Overall comments and recommendations

Children under 8 Parental guidance recommended due to violence and scary scenes
Children 8 and over OK for this age group

About the movie

This section contains details about the movie, including its classification by the Australian Government Classification Board and the associated consumer advice lines. Other classification advice (OC) is provided where the Australian film classification is not available.

Name of movie: Alvin and the Chipmunks: The Squeakquel
Classification: G
Consumer advice lines: None
Length: 88 minutes

ACCM review

This review of the movie contains the following information:

A synopsis of the story

The “squeakquel” to Alvin and the Chipmunks picks up where the first story left off. The Chipmunks are performing at a charity concert when Alvin’s show-stealing antics backfire and land their guardian Dave (Jason Lee) in serious condition in a London hospital. The Chipmunks are sent back home to Aunt Jackie (Kathryn Joosten) while Dave stays to recuperate. Unfortunately Aunt Jackie has an accident at the airport and is taken away in an ambulance leaving her game-obsessed grandson Toby (Zachary Levi) to look after them.

At Dave’s insistence the boys are sent to school and have some trouble fitting in. Alvin (voice of Justin Long) and Simon (Matthew Gray Gubler) begin to fight because of peer pressure and different priorities pulling them in opposite directions, and Theodore (Jesse McCartney) struggles to understand why his family is falling apart. Meanwhile Uncle Ian (David Cross), who lost everything, is dreaming of a way to get back at the Chipmunks when he stumbles across sisters Brittany (Christina Applegate), Jeanette (Anna Faris) and Eleanor (Amy Poehler) who become the Chipettes, a female version of the Chipmunks. In a bid to get himself back to the top Ian organizes a contest between the two groups. As the girls’ popularity soars Ian’s true colours begin to show and his attempts at revenge are foiled when the two groups decide to work together instead of against each other.


Children and adolescents may react adversely at different ages to themes of crime, suicide, drug and alcohol dependence, death, serious illness, family breakdown, death or separation from a parent, animal distress or cruelty to animals, children as victims, natural disasters and racism. Occasionally reviews may also signal themes that some parents may simply wish to know about.

Children having to act as adults; peer pressure; using others for personal gain

Use of violenceinfo

Research shows that children are at risk of learning that violence is an acceptable means of conflict resolution when violence is glamourised, performed by an attractive hero, successful, has few real life consequences, is set in a comic context and / or is mostly perpetrated by male characters with female victims, or by one race against another.

ASSIGNED TASK A —
Copy a passage from the Alvin and the Chipmunks review word for word: begin at the words "ACCM review" and stop after "look after them.".
ASSIGNED TASK B —
How would you put this sentence from the Alvin and the Chipmunks review into Spanish: "The Chipmunks are sent back home to Aunt Jackie (Kathryn Joosten) while Dave stays to recuperate."?
ASSIGNED TASK C —
Carry on the Alvin and the Chipmunks review from its last sentence.

DATA EXTRACTS —
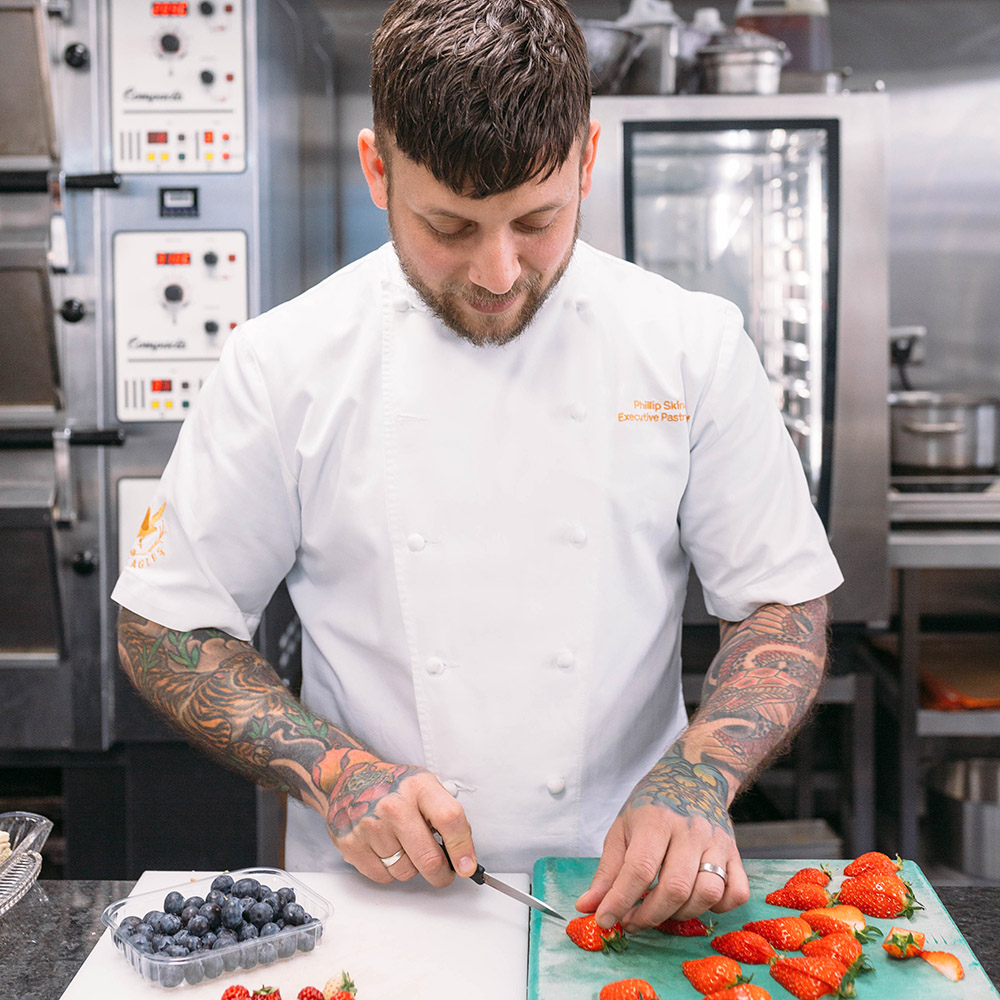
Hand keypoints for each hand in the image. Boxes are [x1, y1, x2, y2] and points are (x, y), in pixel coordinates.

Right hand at [313, 748, 476, 887]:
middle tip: (442, 871)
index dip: (463, 849)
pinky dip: (388, 870)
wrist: (351, 779)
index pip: (450, 819)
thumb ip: (446, 816)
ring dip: (410, 868)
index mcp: (419, 787)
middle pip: (429, 859)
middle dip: (441, 874)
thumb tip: (463, 857)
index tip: (467, 867)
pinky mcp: (351, 844)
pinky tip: (385, 850)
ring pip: (405, 872)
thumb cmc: (394, 787)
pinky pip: (382, 877)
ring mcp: (370, 826)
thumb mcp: (425, 786)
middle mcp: (393, 806)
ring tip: (403, 846)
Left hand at [575, 755, 749, 930]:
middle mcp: (691, 830)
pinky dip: (718, 907)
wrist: (692, 777)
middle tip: (632, 920)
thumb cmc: (652, 806)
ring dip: (682, 914)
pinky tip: (696, 900)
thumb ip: (607, 871)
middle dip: (649, 915)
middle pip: (675, 887)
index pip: (640, 869)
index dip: (620, 900)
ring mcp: (718, 842)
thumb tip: (587, 906)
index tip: (605, 919)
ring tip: (662, 910)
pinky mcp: (736, 854)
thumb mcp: (622, 828)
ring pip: (708, 893)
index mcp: (656, 820)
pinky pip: (736, 893)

WRITTEN ANSWER A —
ACCM review

This review of the movie contains the following information:

A synopsis of the story

The “squeakquel” to Alvin and the Chipmunks picks up where the first story left off. The Chipmunks are performing at a charity concert when Alvin’s show-stealing antics backfire and land their guardian Dave (Jason Lee) in serious condition in a London hospital. The Chipmunks are sent back home to Aunt Jackie (Kathryn Joosten) while Dave stays to recuperate. Unfortunately Aunt Jackie has an accident at the airport and is taken away in an ambulance leaving her game-obsessed grandson Toby (Zachary Levi) to look after them.

WRITTEN ANSWER B —
Los Chipmunks son enviados de vuelta a casa con la tía Jackie (Kathryn Joosten) mientras Dave se queda para recuperarse.

WRITTEN ANSWER C —
Repeated exposure to violent content can reinforce the message that violence is an acceptable means of conflict resolution. Repeated exposure also increases the risks that children will become desensitised to the use of violence in real life or develop an exaggerated view about the prevalence and likelihood of violence in their own world.

There is some violence and accidental harm in this movie including:

  • Dave is accidentally knocked across the stage by a huge flying stage prop. He winds up in the hospital.
  • Toby says that he can’t be with the Chipmunks because he is busy playing “Fists of Fury.” He demonstrates his punching skills and goes back to the bedroom.
  • A high school jock threatens the Chipmunks saying that he is “going to knock those guys down to size.” He later threatens them saying that ‘if you so much as look at, think about, or talk to those girls again… you’re dead.’
  • A group of jocks chase the chipmunks threatening to kill them. The chipmunks give them each a wedgie.
  • The same jocks dunk Simon’s head in the toilet. They drop him in and he nearly drowns.
  • Some boys poke Theodore and call him “Fatty.” They make fun of his weight and Simon and Alvin attack them. The boys are later seen with scratched faces and torn clothing.
  • While playing dodge ball Simon and Theodore get flattened against the wall.
  • A boy picks up Simon and throws him in a rubbish bin.
  • Simon pulls Alvin into a dumpster and the two begin fighting.
  • Ian threatens to have the Chipettes barbequed if they don’t do as he says.
  • Ian chases Alvin and the Chipettes through the streets trying to recapture the girls.

Material that may scare or disturb children

Under fiveinfo

Children under five are most likely to be frightened by scary visual images, such as monsters, physical transformations.

In addition to the above-mentioned violent scenes, there are some scenes in this movie that could scare or disturb children under the age of five, including the following:

  • Theodore has a nightmare about losing his family and Toby makes it worse by telling him that the only way what he fears could happen would be if a huge eagle swooped down and tore them apart. At school Theodore comes across a giant statue of an eagle. In his frantic haste to escape some bullies the eagle looks threatening and real for a moment. He panics and scurries away.

Aged five to eightinfo

Children aged five to eight will also be frightened by scary visual images and will also be disturbed by depictions of the death of a parent, a child abandoned or separated from parents, children or animals being hurt or threatened and / or natural disasters.

Most children in this age group are unlikely to be disturbed by anything in this film

Aged eight to thirteeninfo

Children aged eight to thirteen are most likely to be frightened by realistic threats and dangers, violence or threat of violence and / or stories in which children are hurt or threatened.

Nothing of concern

Thirteen and overinfo

Children over the age of thirteen are most likely to be frightened by realistic physical harm or threats, molestation or sexual assault and / or threats from aliens or the occult.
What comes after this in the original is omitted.